Indeed, for most of its running time, Huckabees plays like a PhD dissertation. But it never reaches what Werner Herzog would call an “ecstatic truth,” a point where the material transcends its meaning to resonate at a deeper level. Though it wants to dig beneath façades, Huckabees is all surface. Like the line in Annie Hall, when Alvy explains that Commentary and Dissent have merged to form “dysentery,” Russell melds Judeo-Christian precepts with Zen Buddhism to form a kind of Karmic coalition, but ends up with pop art ethics.

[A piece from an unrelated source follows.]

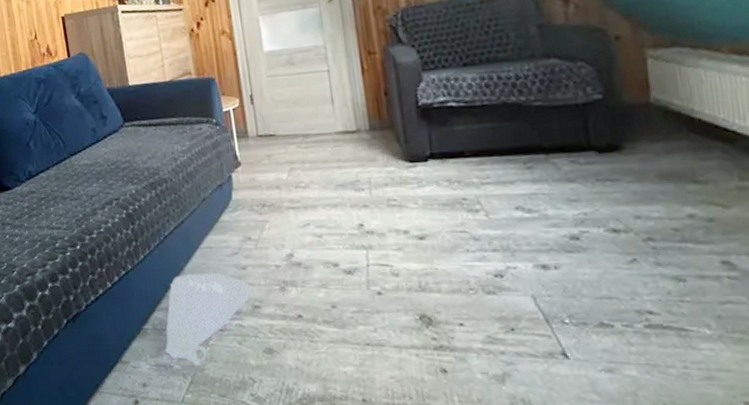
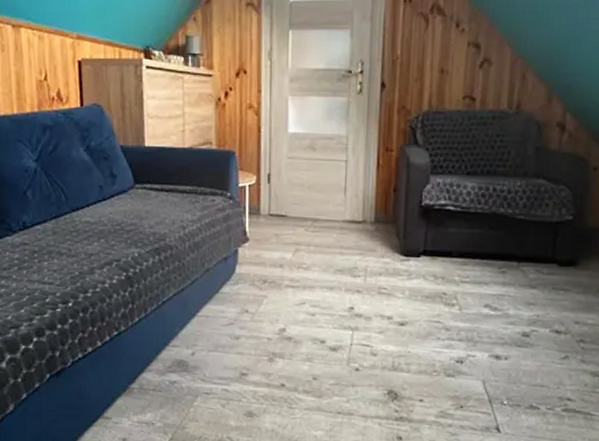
bag: present [164,272,252,367] -> none [148,339,242,425]

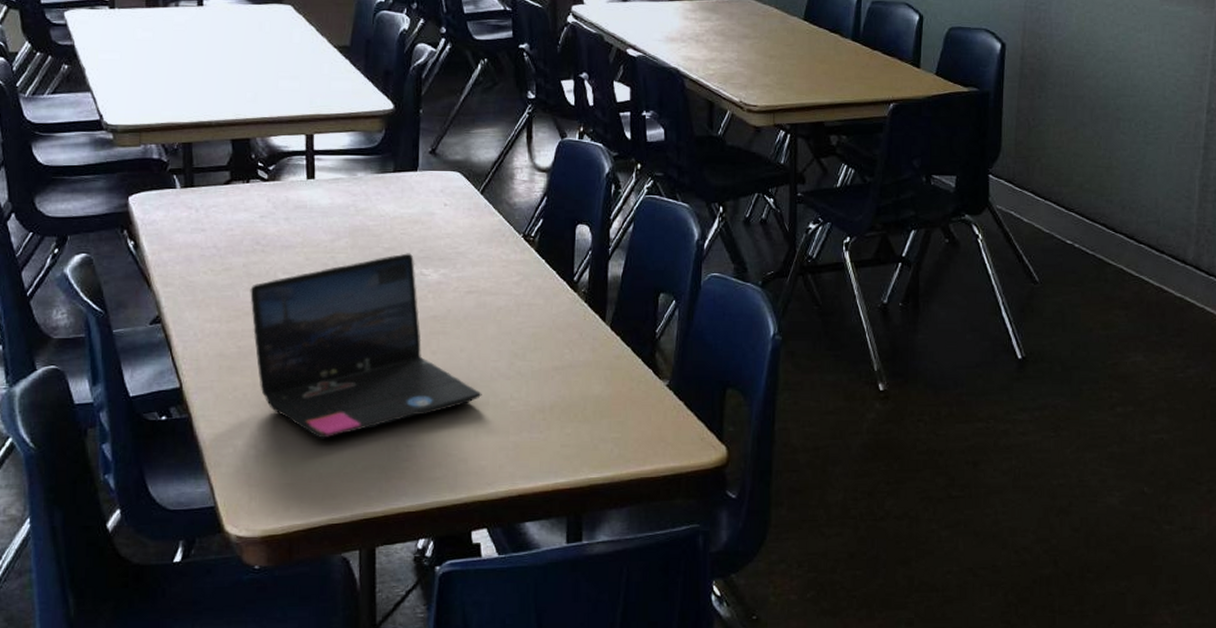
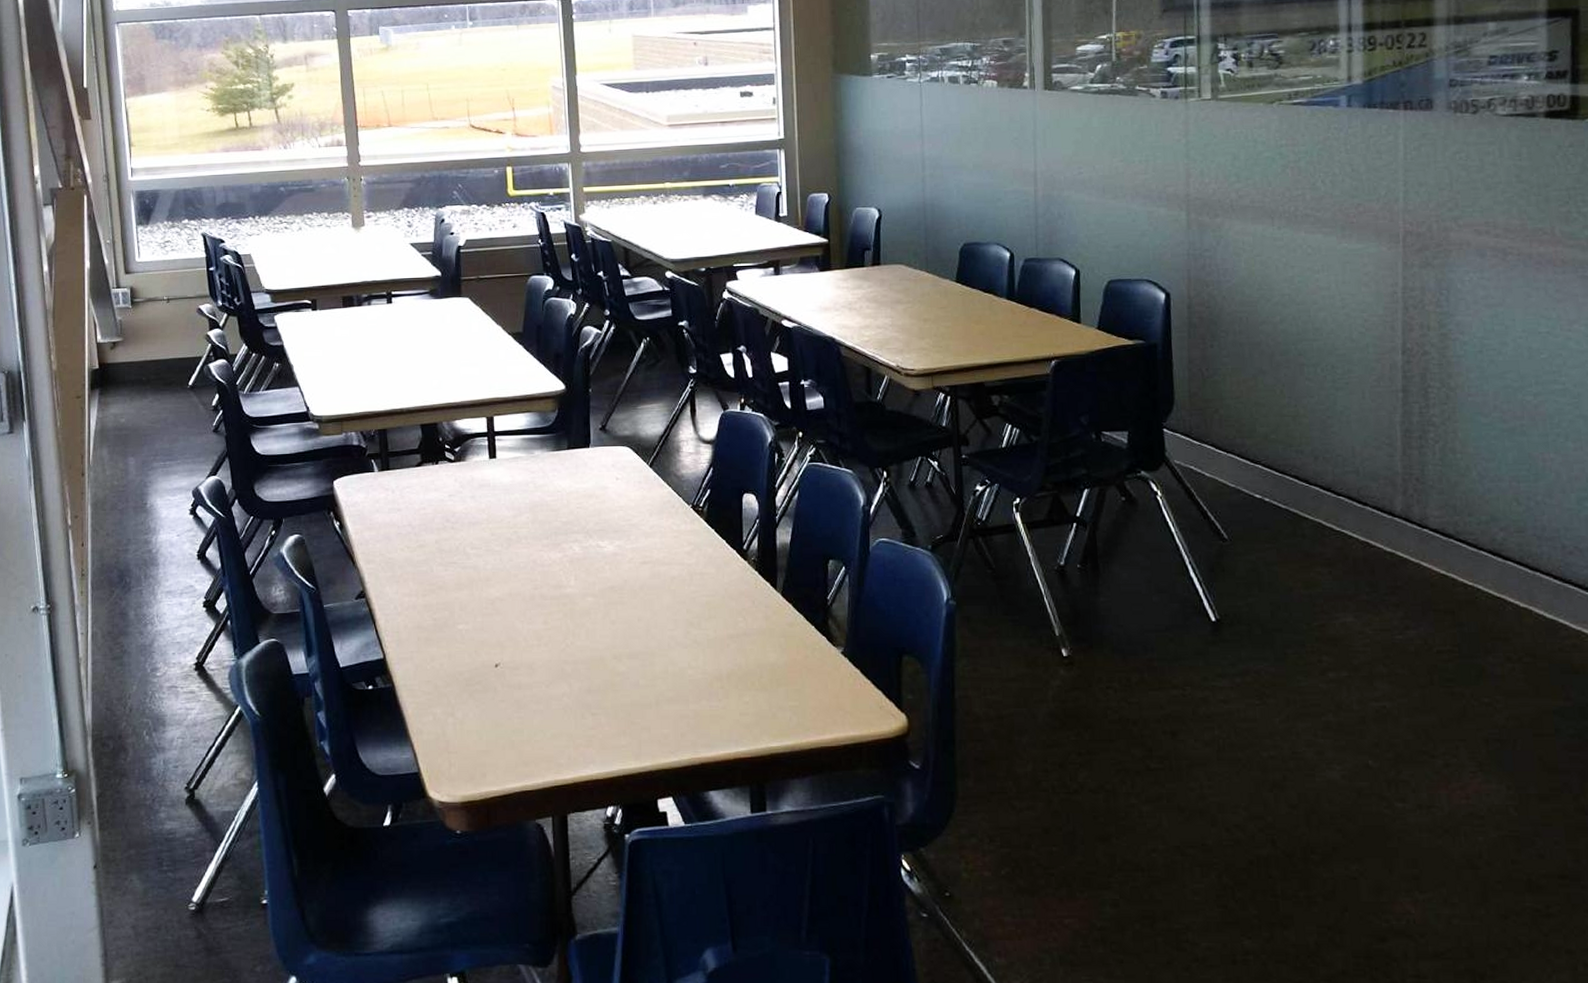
laptop: present [250,253,482,439] -> none [442,526,661,707]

Starting with the “heart” symbol in the title, the film asks us to see how we’ve mangled any chance of integrity into logos and packages. But stripped of the word or a context, a “heart” symbol can mean anything (indeed, Russell asserts repeatedly that “heart,” not “love,” is the proper reading here). I (Heart) Huckabees means to make you think, to muse long and hard about what you’ve witnessed after the final fade-out. Too bad that what you’ve witnessed remains locked in its own private cosmos.